慢性疼痛の病態は多様、かつ複雑であることは言うまでもありません。現代では「痛みには生物学的要因が必ずあり、それを治療、除去することにより痛みが寛解される」という生物医学的モデルによる対症療法的アプローチではなく、患者を全人的に捉え、生物心理社会的モデルによる多角的かつ包括的なアプローチが必要とされます。さらに、その個人が影響され、観察している外部世界(環境あるいは対面に存在しているあなた自身)にも留意する必要があります。なぜなら、その個人は「誰か」および「何か」の影響によってつくられた自己像であるからです。これは「あなた自身の視点(志向性・パースペクティブ性)」を上げることで、「受け手」と「送り手」を常にモニタリングする二人称的アプローチへと疼痛医療を進める可能性を内在していると言えます。
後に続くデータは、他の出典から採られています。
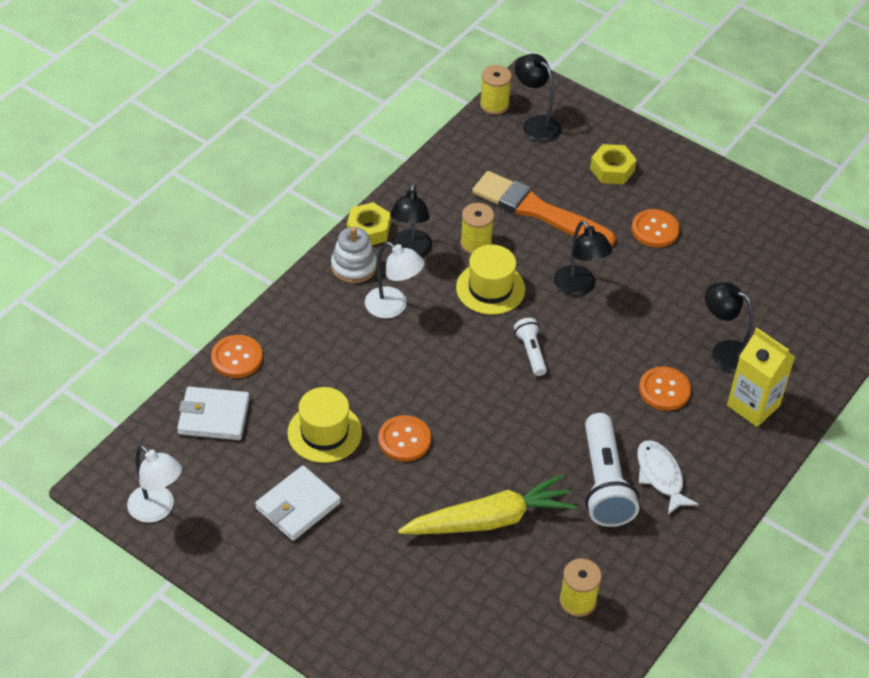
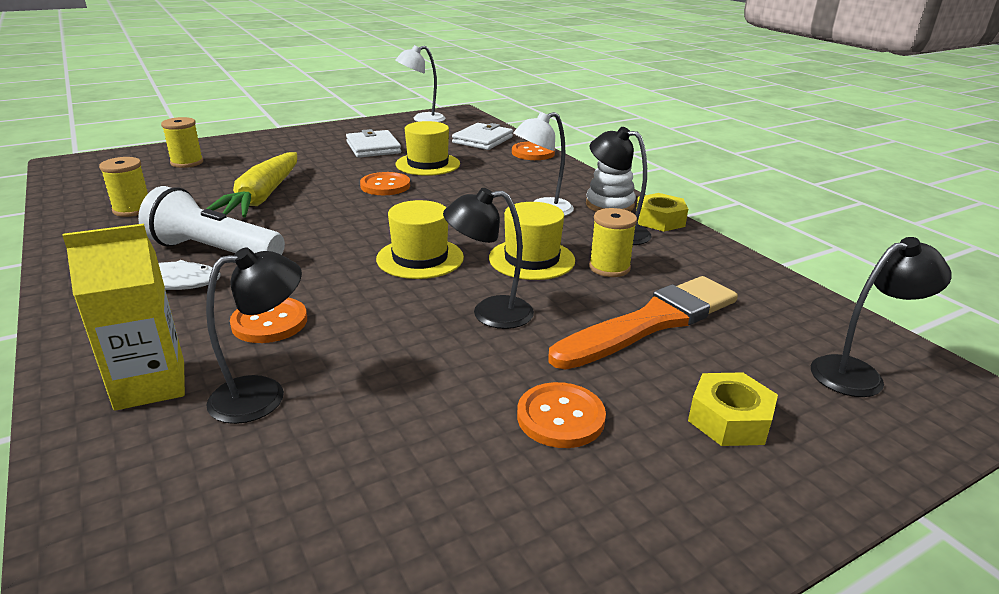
camera: 115 degrees right, 20 degrees down
yellow spool [480,65,512,115] -> yellow spool moved to [161,117,203,168]
white flashlight [514,318,547,376] -> yellow hat [376,200,464,279]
意識の志向性を上げていくことで、その個人の自己像をより緻密に捉えることができるかもしれません。
本書の特徴は、慢性疼痛を焦点化し、その脳・神経メカニズム、心理社会的メカニズム、認知・情動メカニズム、自己身体の変容メカニズムなどを章立て、脳、こころ、社会・環境、認知・情動、自己(身体)・他者・社会といった視点から、慢性疼痛に関連する要因やメカニズムについて解説した後に、スクリーニングし、分類できる評価法を紹介し、加えて、要因・疾患別にリハビリテーション手段を紹介するとともに、脳-こころを着眼点にして実際のアプローチを述べています。慢性疼痛の場合では、その病態を理解するにあたり、脳とこころの視点から捉えることが必要と言えます。
中枢神経障害の病態把握は難しく、専門職が力をあわせるチーム医療および集学的リハビリテーションの提供が今や常識となっています。多くの専門職や対象者の周辺環境に存在している者の社会的サポートがその実践のためには不可欠であることは言うまでもありません。本書を読み終えれば、ペインリハビリテーションはまさに総力戦であることか理解できるはずです。リハビリテーションにかかわる教育・研究者、臨床に携わる専門職の方々に、通読して欲しいおすすめの1冊です。巻末付録として臨床現場で使える評価ツールを収載しました。